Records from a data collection
━━━━━━━━━━━━━━━━━━━━━━━━━━━━━━

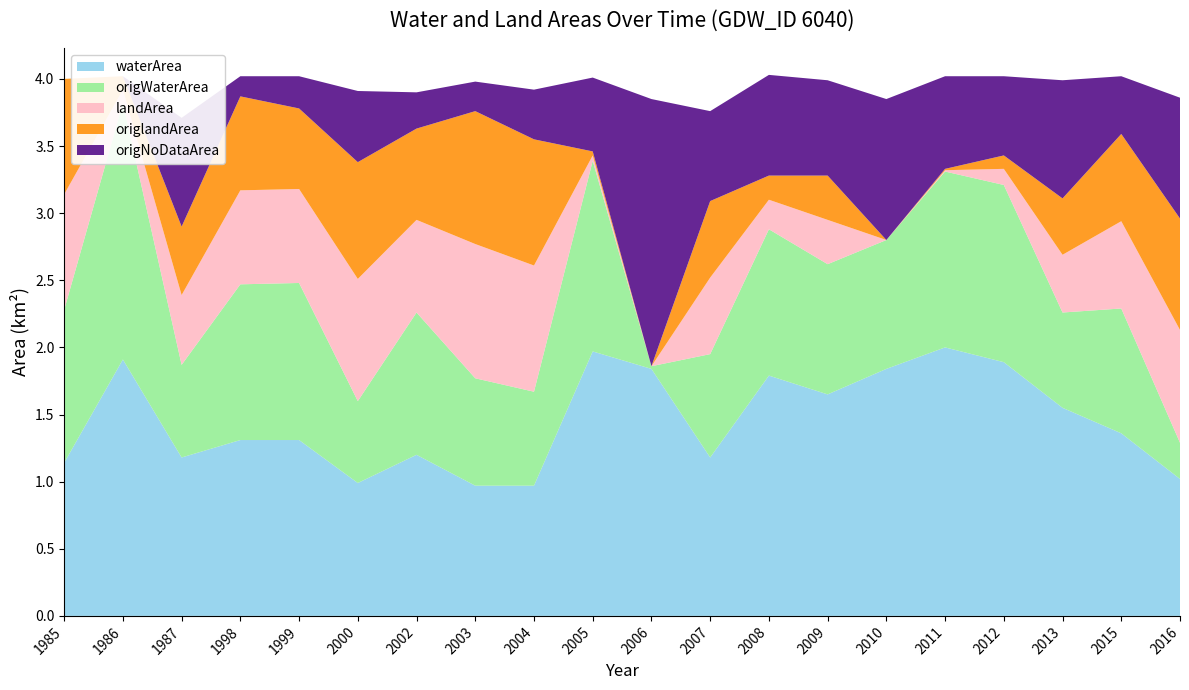

Reading right to left, what are all the values shown in this chart?

waterArea: 1.0	1.4	1.6	1.9	2.0	1.8	1.6	1.8	1.2	1.8	2.0	1.0	1.0	1.2	1.0	1.3	1.3	1.2	1.9	1.1
origWaterArea: 0.3	0.9	0.7	1.3	1.3	1.0	1.0	1.1	0.8	0.0	1.4	0.7	0.8	1.1	0.6	1.2	1.2	0.7	1.9	1.1
landArea: 0.8	0.7	0.4	0.1	0.0	0.0	0.3	0.2	0.6	0.0	0.0	0.9	1.0	0.7	0.9	0.7	0.7	0.5	0.1	0.9
origlandArea: 0.8	0.7	0.4	0.1	0.0	0.0	0.3	0.2	0.6	0.0	0.0	0.9	1.0	0.7	0.9	0.6	0.7	0.5	0.1	0.9
origNoDataArea: 0.9	0.4	0.9	0.6	0.7	1.1	0.7	0.8	0.7	2.0	0.6	0.4	0.2	0.3	0.5	0.2	0.1	0.8	0.0	0.0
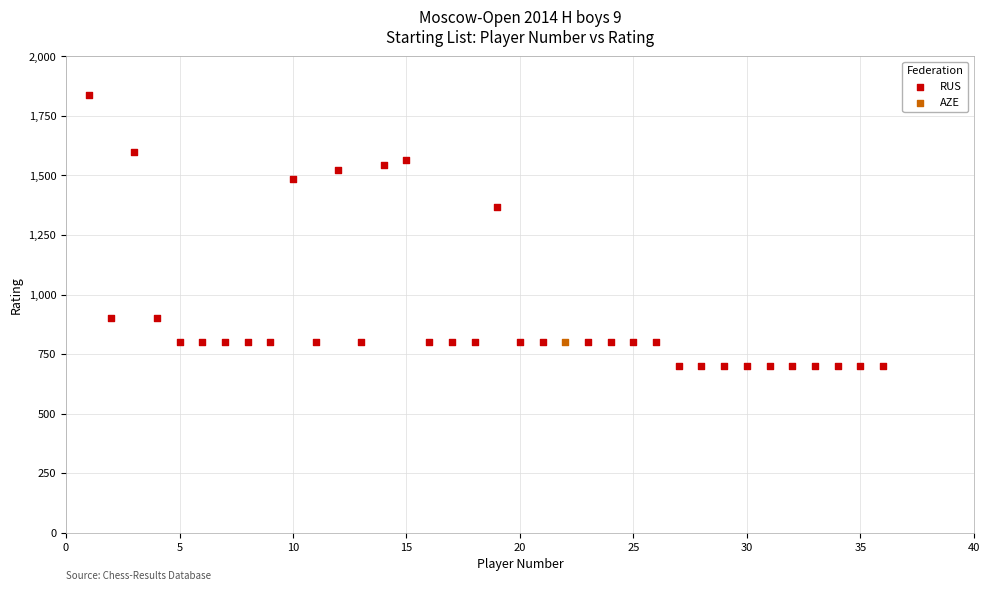

What are all the series names shown in the legend?

RUS, AZE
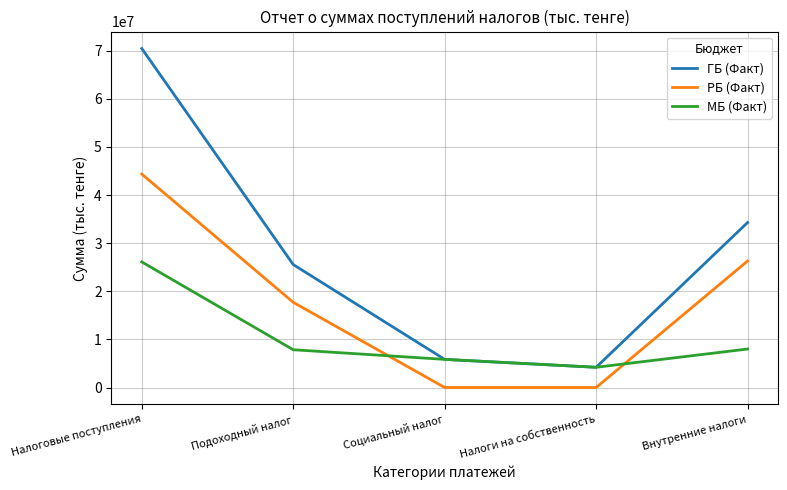

True or false: ГБ (Факт) has a value of 6918089 at Подоходный налог.

False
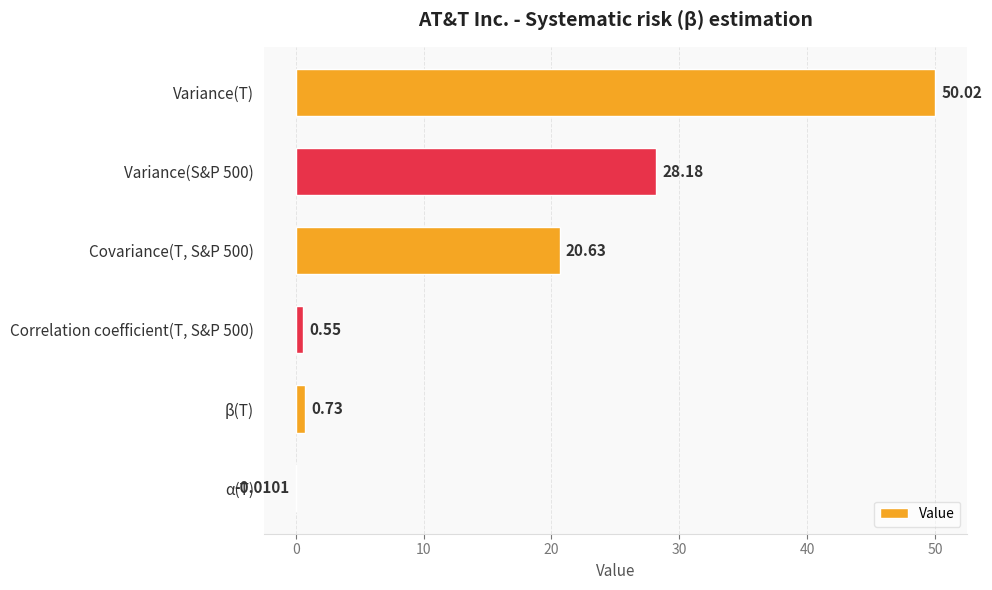

Between Variance(T) and β(T), which is larger?

Variance(T)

━━━━━━━━━━━━━━━━━━━━━━━━━━━━━━

• **Task objective**
Copy every one of the records above word for word, leaving out the picture markers.

• **Result of the exercise**
Reading right to left, what are all the values shown in this chart?

waterArea: 1.0	1.4	1.6	1.9	2.0	1.8	1.6	1.8	1.2	1.8	2.0	1.0	1.0	1.2	1.0	1.3	1.3	1.2	1.9	1.1
origWaterArea: 0.3	0.9	0.7	1.3	1.3	1.0	1.0	1.1	0.8	0.0	1.4	0.7	0.8	1.1	0.6	1.2	1.2	0.7	1.9	1.1
landArea: 0.8	0.7	0.4	0.1	0.0	0.0	0.3	0.2	0.6	0.0	0.0	0.9	1.0	0.7	0.9	0.7	0.7	0.5	0.1	0.9
origlandArea: 0.8	0.7	0.4	0.1	0.0	0.0	0.3	0.2	0.6	0.0	0.0	0.9	1.0	0.7	0.9	0.6	0.7	0.5	0.1	0.9
origNoDataArea: 0.9	0.4	0.9	0.6	0.7	1.1	0.7	0.8	0.7	2.0	0.6	0.4	0.2	0.3	0.5	0.2	0.1	0.8	0.0	0.0

What are all the series names shown in the legend?

RUS, AZE

True or false: ГБ (Факт) has a value of 6918089 at Подоходный налог.

False

Between Variance(T) and β(T), which is larger?

Variance(T)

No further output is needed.